## Exercise requirements
Where the string "hand" occurs in a line of the entries below, copy that line.

## Exercise data

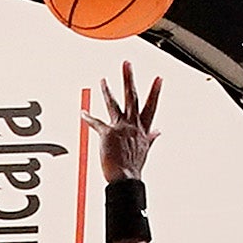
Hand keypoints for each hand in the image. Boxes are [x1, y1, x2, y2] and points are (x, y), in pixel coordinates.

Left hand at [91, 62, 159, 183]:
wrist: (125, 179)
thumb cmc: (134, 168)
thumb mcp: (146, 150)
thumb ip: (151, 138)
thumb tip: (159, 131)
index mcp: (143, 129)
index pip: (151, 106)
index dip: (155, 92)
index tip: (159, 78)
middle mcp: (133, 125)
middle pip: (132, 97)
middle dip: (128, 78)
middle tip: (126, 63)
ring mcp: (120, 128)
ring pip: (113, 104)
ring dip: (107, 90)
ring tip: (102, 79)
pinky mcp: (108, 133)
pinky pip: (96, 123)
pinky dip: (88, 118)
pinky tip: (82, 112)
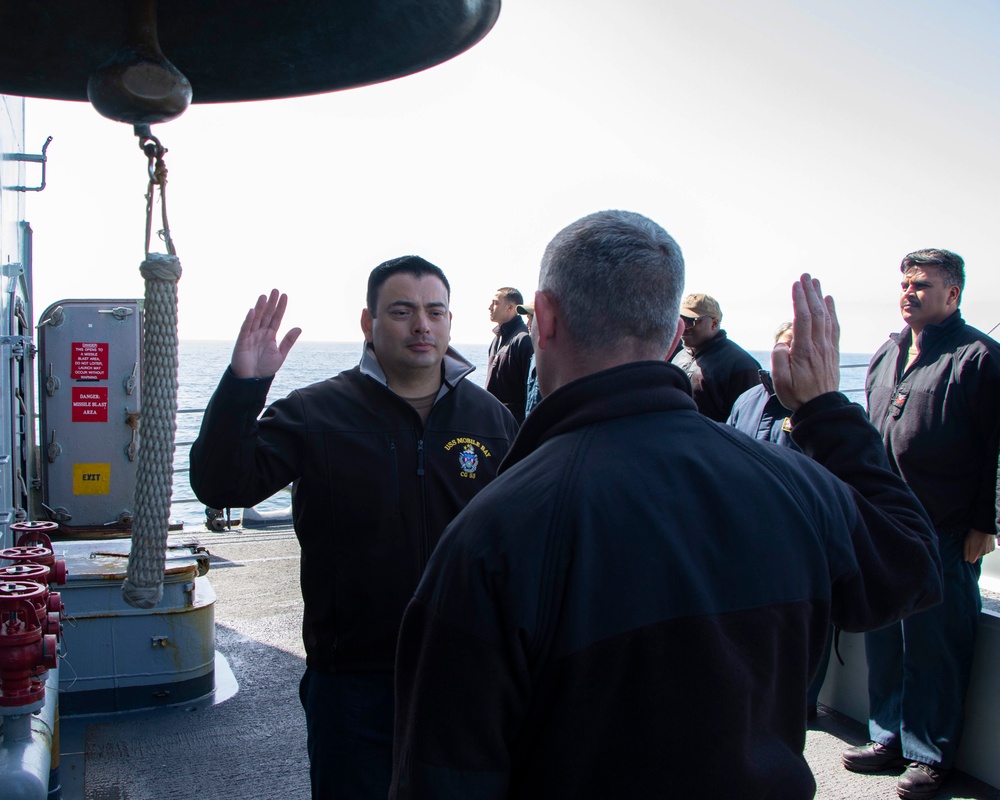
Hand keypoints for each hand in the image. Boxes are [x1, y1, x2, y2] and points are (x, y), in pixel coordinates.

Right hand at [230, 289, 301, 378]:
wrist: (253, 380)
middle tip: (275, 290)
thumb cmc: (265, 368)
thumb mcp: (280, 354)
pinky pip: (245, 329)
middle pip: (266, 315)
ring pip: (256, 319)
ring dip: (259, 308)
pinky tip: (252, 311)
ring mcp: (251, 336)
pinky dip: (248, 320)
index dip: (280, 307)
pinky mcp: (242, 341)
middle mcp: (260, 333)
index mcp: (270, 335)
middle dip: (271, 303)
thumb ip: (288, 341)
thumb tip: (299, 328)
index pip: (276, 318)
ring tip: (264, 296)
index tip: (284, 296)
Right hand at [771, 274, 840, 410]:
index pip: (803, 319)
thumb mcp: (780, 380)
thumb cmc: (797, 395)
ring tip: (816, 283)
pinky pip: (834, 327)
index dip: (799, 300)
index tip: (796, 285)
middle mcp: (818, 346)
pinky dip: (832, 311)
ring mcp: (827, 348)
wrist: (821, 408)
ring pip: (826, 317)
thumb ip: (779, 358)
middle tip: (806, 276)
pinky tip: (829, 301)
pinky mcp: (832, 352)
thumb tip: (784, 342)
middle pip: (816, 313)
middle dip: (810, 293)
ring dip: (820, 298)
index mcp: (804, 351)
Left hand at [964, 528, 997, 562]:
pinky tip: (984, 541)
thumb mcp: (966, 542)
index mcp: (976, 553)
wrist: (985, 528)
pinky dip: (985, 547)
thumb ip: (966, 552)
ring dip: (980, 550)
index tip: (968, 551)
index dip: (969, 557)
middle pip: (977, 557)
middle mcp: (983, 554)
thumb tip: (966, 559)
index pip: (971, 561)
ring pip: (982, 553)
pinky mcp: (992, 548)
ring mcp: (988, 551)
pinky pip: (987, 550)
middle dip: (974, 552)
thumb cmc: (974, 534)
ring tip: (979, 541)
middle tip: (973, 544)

## Response for this exercise
Hand keypoints for each hand in the image. Boxes are [x1, y1, x2, y2] and points are (x, y), in pixel coordinates.
Left hand at [91, 62, 159, 183]:
Hand keypoints for each hand in the image. Boxes are [x1, y1, x2, y2] and points are (x, y), in pixel coordinates.
Right hand at [230, 289, 301, 378]:
Right hand at [771, 274, 840, 410]:
Left hand at [964, 528, 997, 562]:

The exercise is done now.